There is clearly much more research needed to dissect the relationship between type 2 diabetes and the dementias. The versatility and flexibility of bioresources linked to comprehensive EMR provide powerful opportunities to undertake a wide array of informative investigations into the genomic and clinical determinants of dementia risk. Our study underscores the feasibility of this approach. As a greater number of disease-specific variants are detected through genome-wide association studies, increasingly powerful and clinically useful genomic instruments are rapidly becoming available. This, in turn, leads to greater ability to exploit such instruments to increase precision of phenotype definition in the EMR, as we have done here. It also allows for much needed future adequately powered Mendelian randomization studies using those phenotypes (40) to further understand the potential for reducing the future impact of dementia through risk factor modification.
Article Information
Acknowledgments. The authors acknowledge all the GoDARTS participants and all personnel at the University of Dundee who have helped with its creation and maintenance. The authors also acknowledge HIC for the provision of anonymized clinical data for GoDARTS from NHS Tayside, the original data owner.

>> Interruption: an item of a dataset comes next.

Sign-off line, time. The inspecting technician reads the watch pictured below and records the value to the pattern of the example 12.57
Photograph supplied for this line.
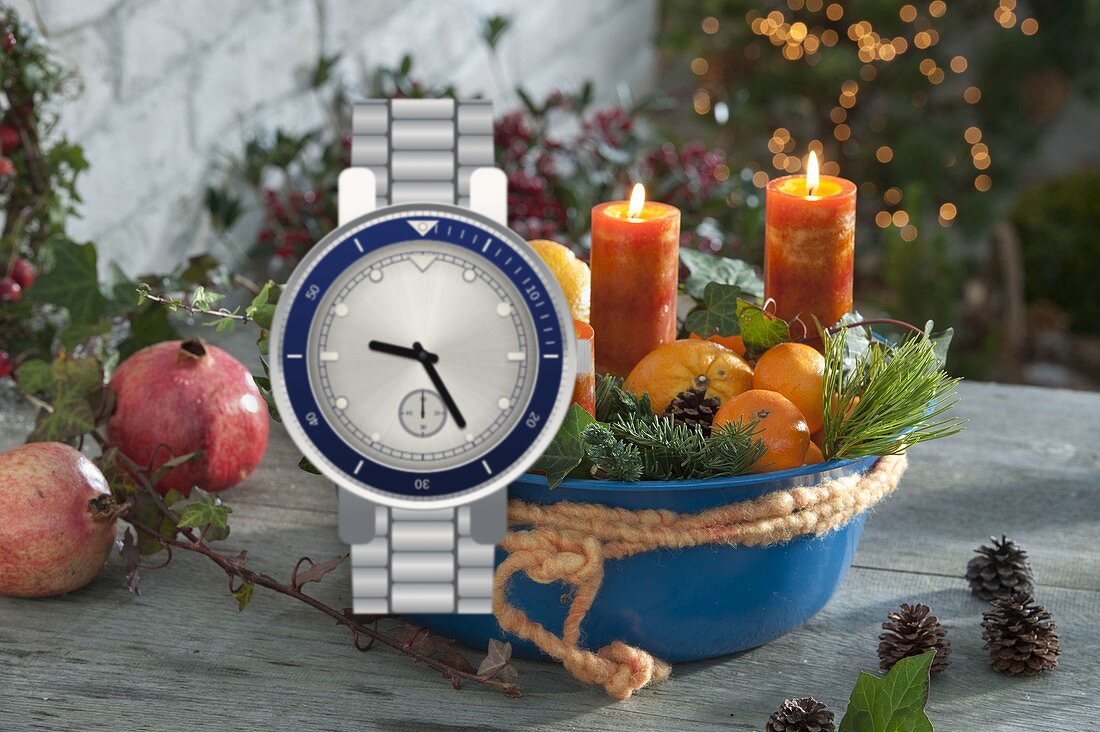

Funding. The GoDARTS bioresource was funded largely by Wellcome Trust (072960/Z/03/Z, 084726/Z/08/Z, 084727/Z/08/Z, 085475/Z/08/Z, and 085475/B/08/Z) and as part of the European Union IMI-SUMMIT program (SUrrogate markers for Micro- and Macro-vascular hard endpoints for Innovative diabetes Tools from the Innovative Medicines Initiative) (www.imi-summit.eu). The case note validation component of the current study was funded by the Engineering and Physical Sciences Research Council (EP/M005976/1).
Duality of Interest. No potential conflicts of interest relevant to this article were reported.
Author Contributions. A.S.F.D. undertook the analysis and drafted the manuscript. W.B. worked with E.J. in HIC to process and provide relevant data sets. R.B. and P.C. were involved in case note validation. A.S.F.D., W.B., E.J., K.E.W., R.B., E.T., P.C., R.J.M., and C.N.A.P. were involved in scientific discussions and cowriting and editing the final manuscript. A.S.F.D. is the guarantor of this work and, as such, had full access to all the data in the study and takes responsibility for the integrity of the data and the accuracy of the data analysis.